More than 600 PHAs already comply with the smoking restrictions, managing 228,000 Public Housing units. That leaves about 2,700 PHAs with 940,000 units who will be starting the policy for the first time this month.

Some Public Housing residents have pushed back against the new regulations, whether by public comment or legal action. When Affordable Housing Online reported on the ruling before it came into effect, social media responses were almost evenly split of being support of, and against the policy.

Citizens Lobbying Against Smoker Harassment (CLASH) filed a lawsuit against HUD and Secretary Ben Carson calling for the ban to be lifted. CLASH is a New York City group and is also representing six smokers living in public housing in New York, Tennessee, New Mexico and Illinois. The suit claims the smoking ban violates the right to enjoy a legal activity in a private home as supported by the 4th, 5th and 14th Amendments. The suit also claims that the ban violates the “anticommandeering doctrine” outlined in the 10th Amendment, which holds that states cannot be made to enforce federal regulations. Various smoking bans have been upheld in many states, so it is not clear how successful this lawsuit may be.

HUD has promoted the smoke-free regulations because of public health impacts and impacts on Public Housing properties. The smoking restrictions will save PHAs an estimated $153 million per year in healthcare, repairs and losses from preventable fires related to smoking. For example, cleaning and turning over apartments for new renters costs more for smoking units. Other benefits are that insurance coverage costs less for nonsmoking properties and staff are not exposed to second-hand smoke.
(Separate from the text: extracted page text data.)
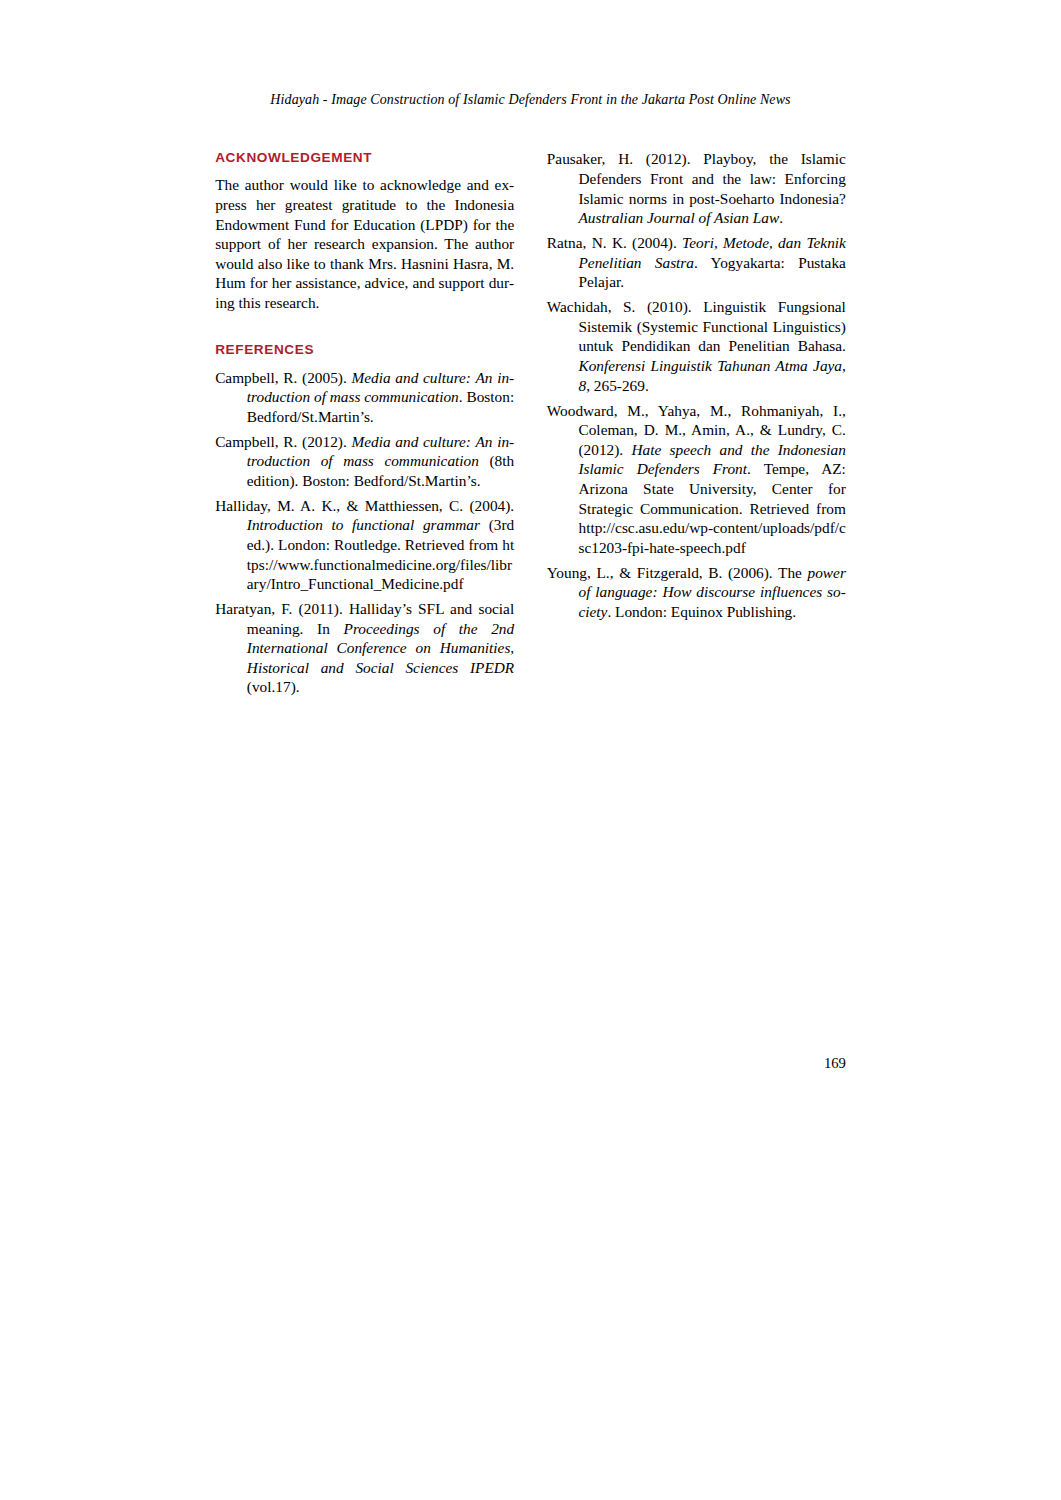Hidayah - Image Construction of Islamic Defenders Front in the Jakarta Post Online News
Acknowledgement
The author would like to acknowledge and express her greatest gratitude to the Indonesia Endowment Fund for Education (LPDP) for the support of her research expansion. The author would also like to thank Mrs. Hasnini Hasra, M. Hum for her assistance, advice, and support during this research.
References
Campbell, R. (2005). Media and culture: An introduction of mass communication. Boston: Bedford/St.Martin’s.
Campbell, R. (2012). Media and culture: An introduction of mass communication (8th edition). Boston: Bedford/St.Martin’s.
Halliday, M. A. K., & Matthiessen, C. (2004). Introduction to functional grammar (3rd ed.). London: Routledge. Retrieved from https://www.functionalmedicine.org/files/library/Intro_Functional_Medicine.pdf
Haratyan, F. (2011). Halliday’s SFL and social meaning. In Proceedings of the 2nd International Conference on Humanities, Historical and Social Sciences IPEDR (vol.17).
Pausaker, H. (2012). Playboy, the Islamic Defenders Front and the law: Enforcing Islamic norms in post-Soeharto Indonesia? Australian Journal of Asian Law.
Ratna, N. K. (2004). Teori, Metode, dan Teknik Penelitian Sastra. Yogyakarta: Pustaka Pelajar.
Wachidah, S. (2010). Linguistik Fungsional Sistemik (Systemic Functional Linguistics) untuk Pendidikan dan Penelitian Bahasa. Konferensi Linguistik Tahunan Atma Jaya, 8, 265-269.
Woodward, M., Yahya, M., Rohmaniyah, I., Coleman, D. M., Amin, A., & Lundry, C. (2012). Hate speech and the Indonesian Islamic Defenders Front. Tempe, AZ: Arizona State University, Center for Strategic Communication. Retrieved from http://csc.asu.edu/wp-content/uploads/pdf/csc1203-fpi-hate-speech.pdf
Young, L., & Fitzgerald, B. (2006). The power of language: How discourse influences society. London: Equinox Publishing.
169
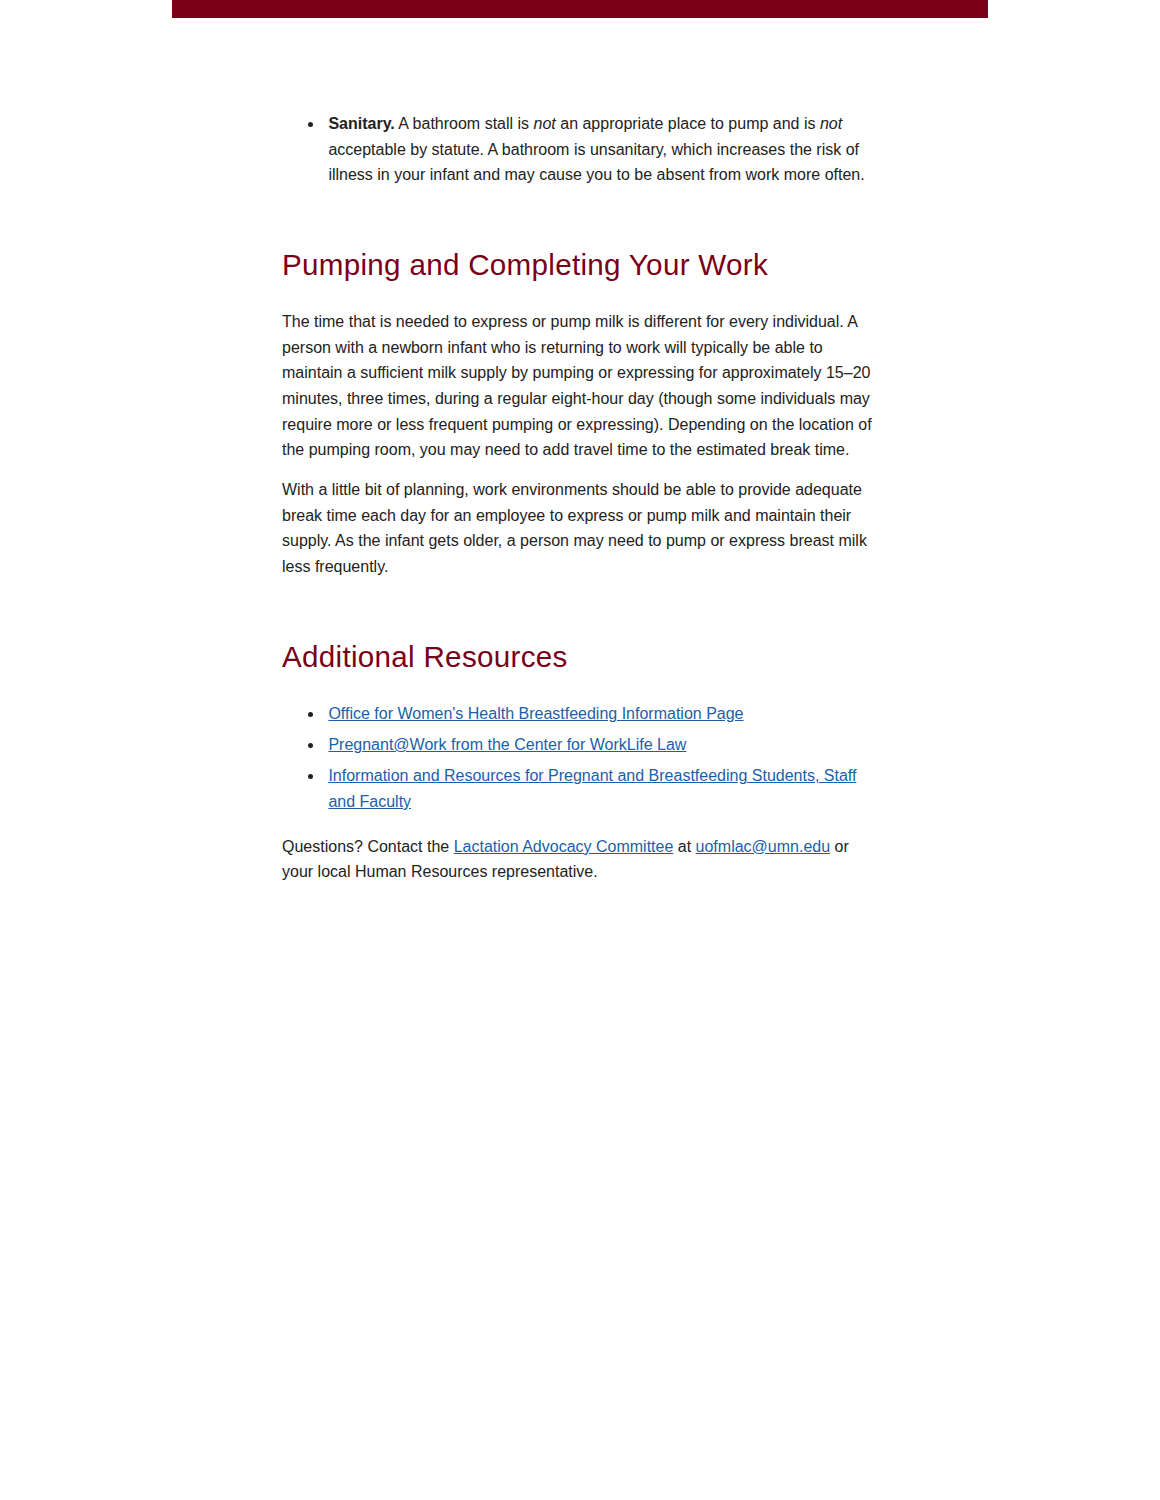Sanitary. A bathroom stall is not an appropriate place to pump and is not acceptable by statute. A bathroom is unsanitary, which increases the risk of illness in your infant and may cause you to be absent from work more often.
Pumping and Completing Your Work
The time that is needed to express or pump milk is different for every individual. A person with a newborn infant who is returning to work will typically be able to maintain a sufficient milk supply by pumping or expressing for approximately 15–20 minutes, three times, during a regular eight-hour day (though some individuals may require more or less frequent pumping or expressing). Depending on the location of the pumping room, you may need to add travel time to the estimated break time.
With a little bit of planning, work environments should be able to provide adequate break time each day for an employee to express or pump milk and maintain their supply. As the infant gets older, a person may need to pump or express breast milk less frequently.
Additional Resources
Office for Women's Health Breastfeeding Information Page
Pregnant@Work from the Center for WorkLife Law
Information and Resources for Pregnant and Breastfeeding Students, Staff and Faculty
Questions? Contact the Lactation Advocacy Committee at uofmlac@umn.edu or your local Human Resources representative.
HUD has promoted the health benefits of the new smoking restrictions. In banning smoking from all buildings, HUD notes the Surgeon General has said that second-hand smoke infiltrates all areas of buildings through ventilation, even non-smoking units. A 2017 study by the Centers for Disease Control (CDC) highlights the health impacts of smoking on Public Housing residents. One-third of adult Public Housing residents identified themselves as cigarette smokers, double the U.S. rate. Interest in quitting smoking was strong, though, with more than half having tried to quit in the few years before. Smokers in Public Housing were more likely to suffer from a variety of health conditions, including asthma, chronic lung disease and serious psychiatric distress. They were also more likely to visit emergency rooms and miss work than nonsmokers. The groups with the highest rates of smoking in Public Housing were 25-44 year olds (43%), non-Hispanic whites (40%) and households with children (38%).

HUD officials know that the smoking restrictions will pose challenges for some residents. But there is hope that the restrictions will encourage smokers to quit and is encouraging PHAs to support this effort. HUD has prepared a Fact Sheet about the Smoke-Free Policy. The Fact Sheet explains the reasons behind the policy and the benefits of a smoke-free living environment. It also explains steps that residents can take to prepare for the smoking restrictions, and provides information on resources to help residents quit smoking.